♦ Livestream of the ZZT world "Caves of ZZT" by Tim Sweeney (1991) [https://museumofzzt.com/file/view/zzt/]. ♦
Celebrating ZZT's 33rd birthday with a playthrough of one of the game's original worlds. This year, the winner was Caves which actually managed to tie with Dungeons. Caves has the benefit of not having that dreadful long distance shooting gallery board that makes its trivial to soft-lock the game so I opted to just go for Caves instead of doing a tie breaker.
Caves is fun! Viewers noted that the game is quite musical, with a ton of sound effects and short jingles compared to the other worlds in the series. It also a number of memorable moments in its writing, from the legendary hot dog stand outside the gates of hell to the fight with the devil himself. The world is open-ended like the rest, with a snag in the form of a red key needing to be found before accessing one of the paths.
This key can be grabbed by just stumbling across it in the caves, but if you're me, it can take some time to do the requisite stumbling, leading to some awkward moments trying to figure out if I accidentally missed a board exit somewhere.
The action is reasonable enough, with a gauntlet of bears in a strange rainbow hallway standing out for its weirdness. However the main cave system also has a rather challenging sequence that combines tigers and ricochets and makes it quite easy to lose a lot of health. So much so, that it's one of the only times in the original series where health items are distributed, blaring Town's victory jingle every time one is touched. There are a few other good combat sequences such as the Devil's Quarters, where a mechanism slowly causes hordes of enemies to trickle into the rest of the board, acting a bit like a finite duplicator, as well as the northern forest that requires criss-crossing between two paths to grab keys to open up the way forward.
Its puzzles are fair and some of the series's most creative.
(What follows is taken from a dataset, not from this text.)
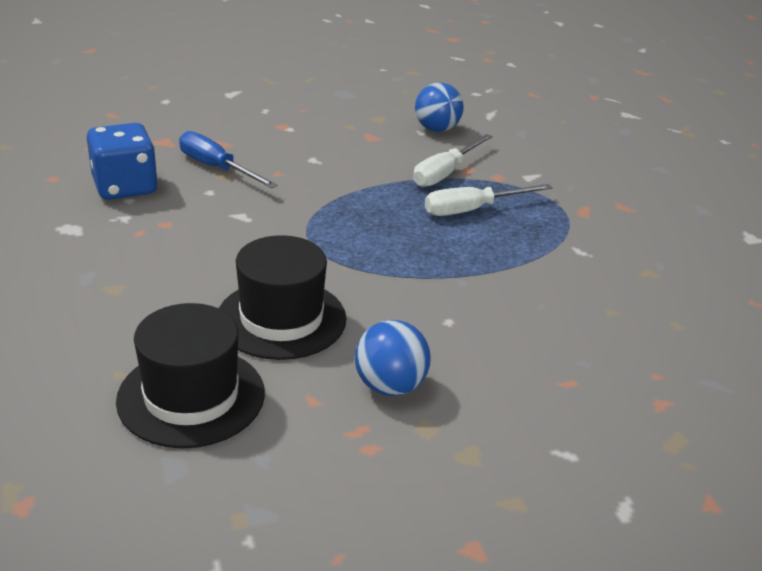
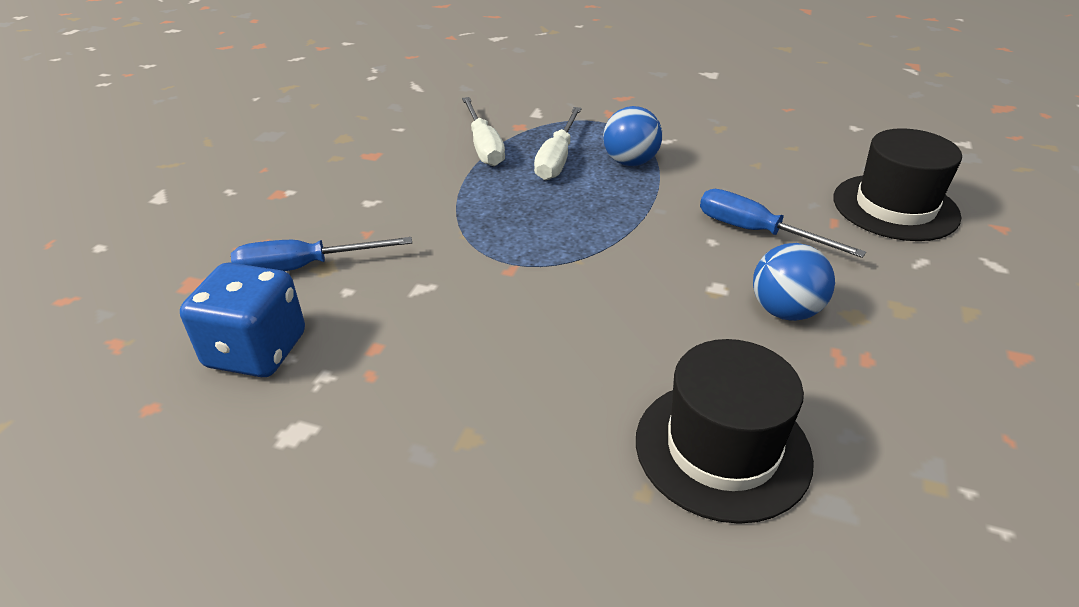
camera: 50 degrees left, 5 degrees up
(281, 319) = (633, 333): black hat -> black hat (895, 207)
(436, 129) = (405, 119): blue ball -> blue ball (630, 162)
(492, 341) = (756, 232): none -> blue screwdriver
You get a few basic combination locks including the incredible ZZT Sucker which are far tamer than Town's Rube Board for sure. "Oh No, Another Weird Puzzle!" introduces key management puzzles to players for the first time, and "Engineer Required" asks players to really stop and think about how they move boulders (and perhaps other items) around a board to block off some deadly spinning guns.
Caves is a bit of a mix of some of the most impressive boards in the original saga as well as quite a few screens that feel a bit like filler, but it's worth spelunking through them at least once for sure.